An attack on a police station in the town of Qahderijan, in the central province of Isfahan, led to six protesters being killed, the state broadcaster reported.
At least three other towns near the cultural hub of Isfahan saw violence overnight, causing the deaths of a young member of the Revolutionary Guards, a policeman and a bystander.
The estimated death toll is now 21 from five days of unrest that represent the biggest challenge to the Islamic regime since mass demonstrations in 2009.
The unrest appears leaderless and focused on provincial towns and cities, with only small and sporadic protests in Tehran on Monday evening where a heavy police presence was reported.
As violence has spread, authorities have stepped up arrests, with at least 450 people detained in the capital since Saturday and 100 more around Isfahan on Monday, officials told local media.
A Revolutionary Guards spokesman said there was no need for them to intervene directly, but they requested the public to report “seditionist elements”.
“We will not permit insecurity to continue in any way in Tehran. If it continues, officials will take decisions to finish it,” said Esmail Kowsari, a deputy commander for a local branch of the Revolutionary Guards, on state television.

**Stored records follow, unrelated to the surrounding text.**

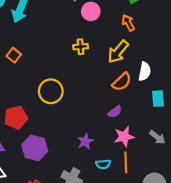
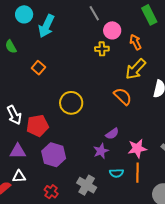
orange arrow: (128, 23) -> (135, 42), moved
yellow cross: (81, 47) -> (102, 49), moved
orange semicircle: (122, 82) -> (123, 96), moved, turned -96
purple semicircle: (115, 112) -> (112, 134), moved

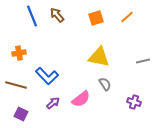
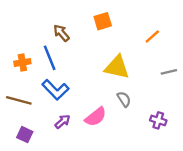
brown arrow: (57, 15) -> (61, 33), moved
blue line: (32, 16) -> (50, 58), moved
orange line: (127, 17) -> (152, 37), moved
orange square: (96, 18) -> (103, 21), moved

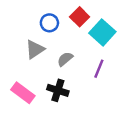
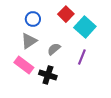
blue circle: (49, 23) -> (33, 19), moved
pink rectangle: (23, 93) -> (24, 65), moved

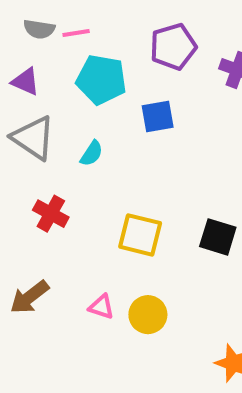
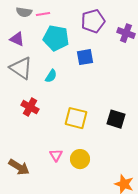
brown arrow: (29, 297) -> (19, 167), moved, turned -110
pink triangle: (101, 307) -> (56, 155), turned 40

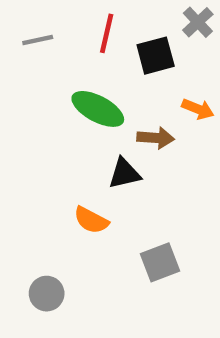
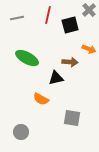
green ellipse: (98, 109) -> (27, 58), moved
gray square: (160, 262) -> (72, 118), turned 30

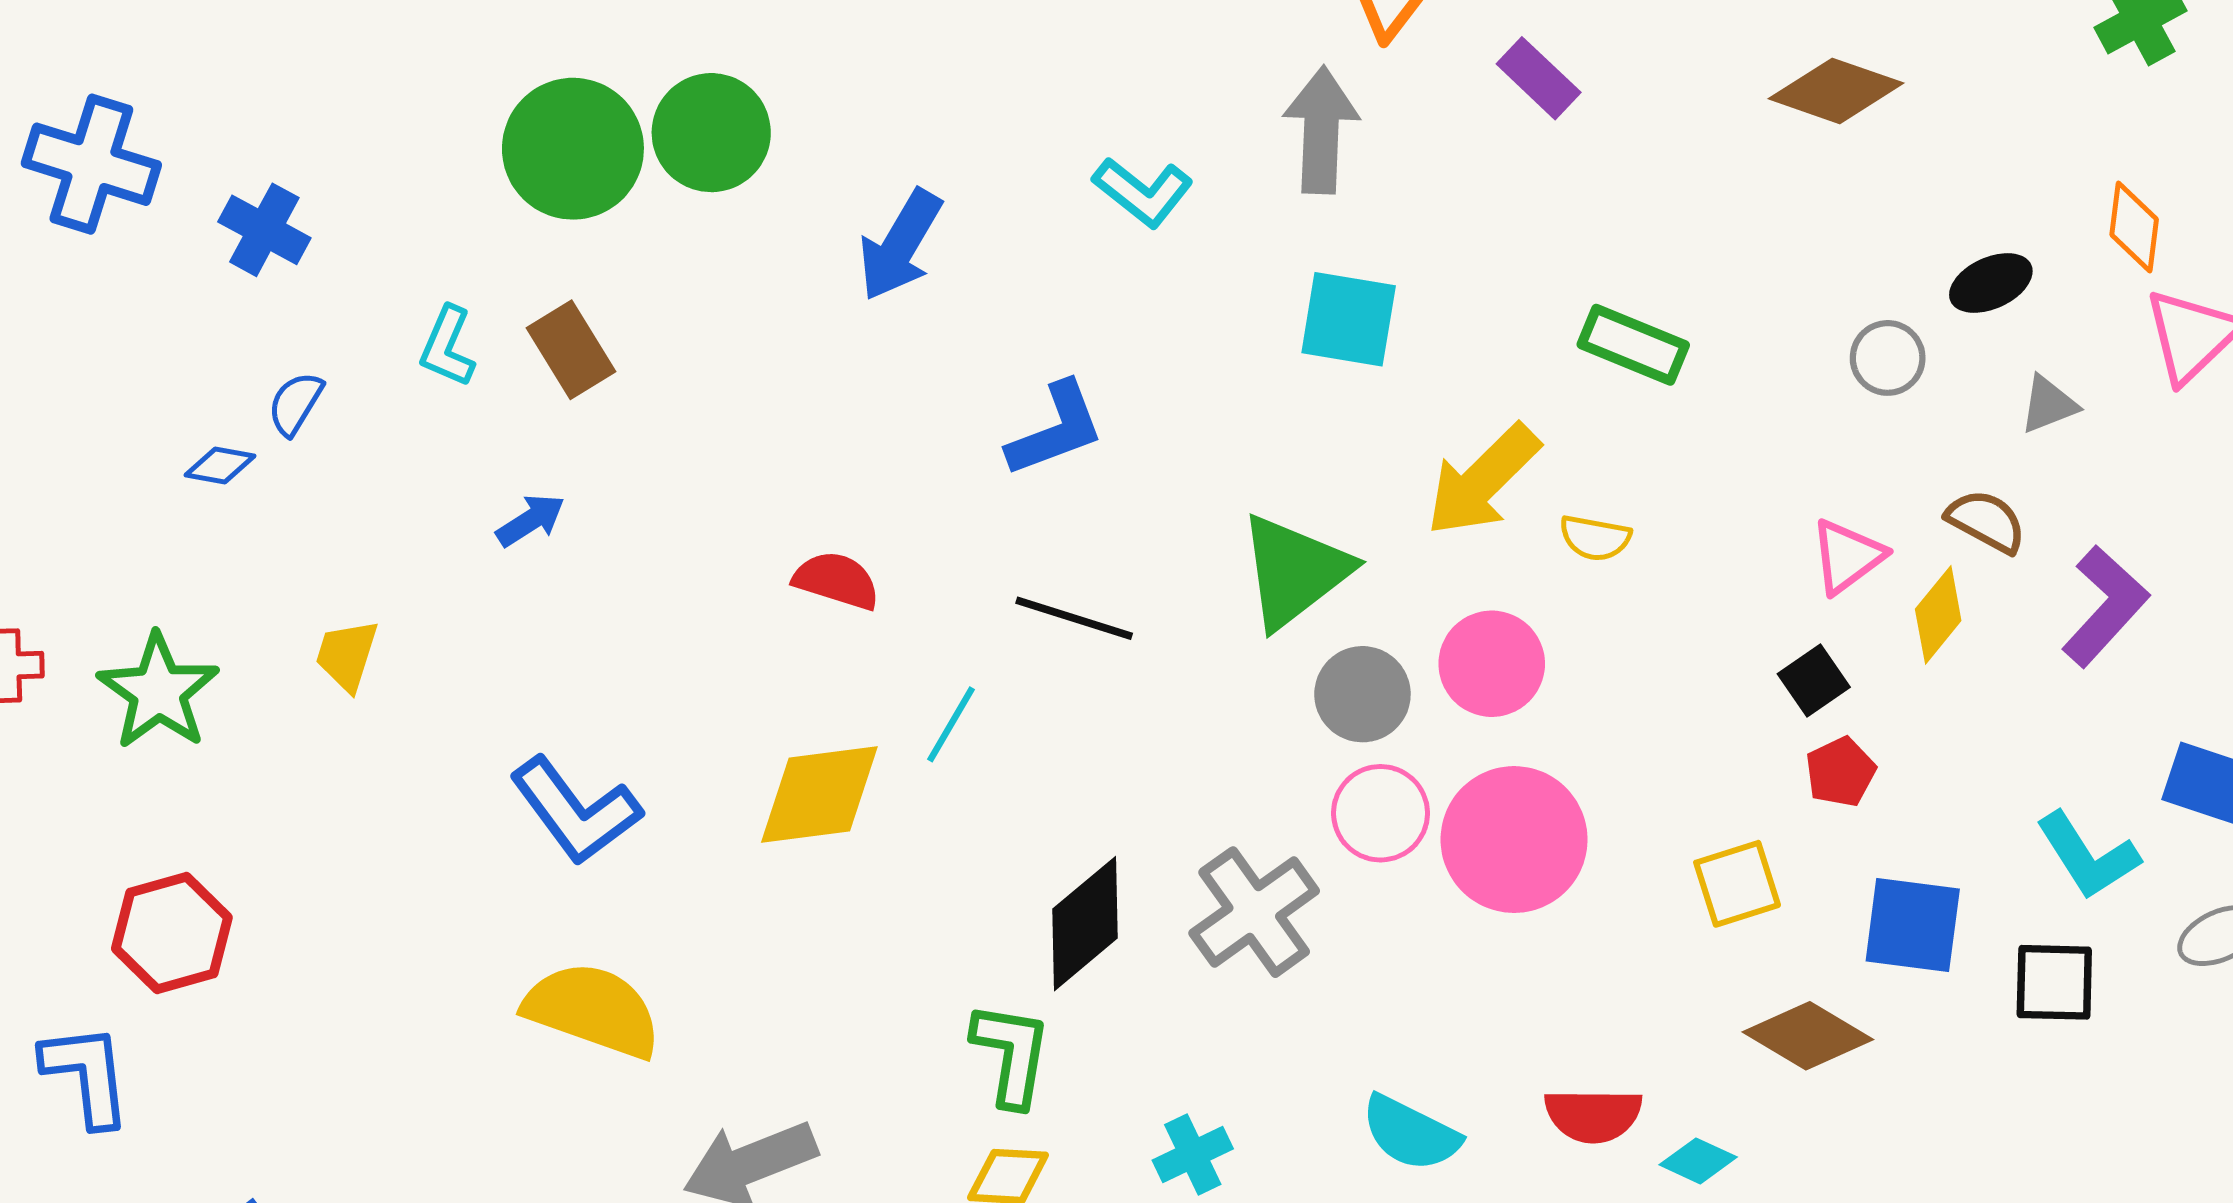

Ali Shamkhani, secretary of Iran’s Supreme National Security Council, described the unrest as a “proxy war against the Iranian people”.
“Hashtags and messages about the situation in Iran come from the United States, Britain and Saudi Arabia,” he told local media.
President Hassan Rouhani has tried to play down the unrest, which began over economic grievances in second city Mashhad last Thursday but quickly turned against the regime as a whole with chants of “Death to the dictator”.
“This is nothing,” he said in a statement on the presidency website, vowing the nation would deal with “this minority who... insult the sanctities and values of the revolution”.
Pro-regime rallies were held across several towns and cities -- reflecting continued support among a large conservative section of society. “With every day that passes, the crimes of those arrested become more serious and their punishment will become heavier. We no longer consider them as protesters demanding rights, but as people targeting the regime,” the head of Tehran’s revolutionary court, Moussa Ghazanfarabadi, told the conservative Tasnim news agency.
AFP: Supreme leader Ayatollah Ali Khamenei said Iran’s “enemies” were orchestrating a plot to infiltrate and target the regime as he broke his silence Tuesday on the days of unrest rocking the country.
“In the events of recent days, the enemies have united and are using all their means, money, weapons, policies and security services to create problems for the Islamic regime,” Khamenei said in a statement shown on state television. “The enemy is always looking for an opportunity and any crevice to infiltrate and strike the Iranian nation,” he added. A total of 21 people have died in five days of unrest across the country which began as protests over the economy before quickly turning against the Islamic regime as a whole.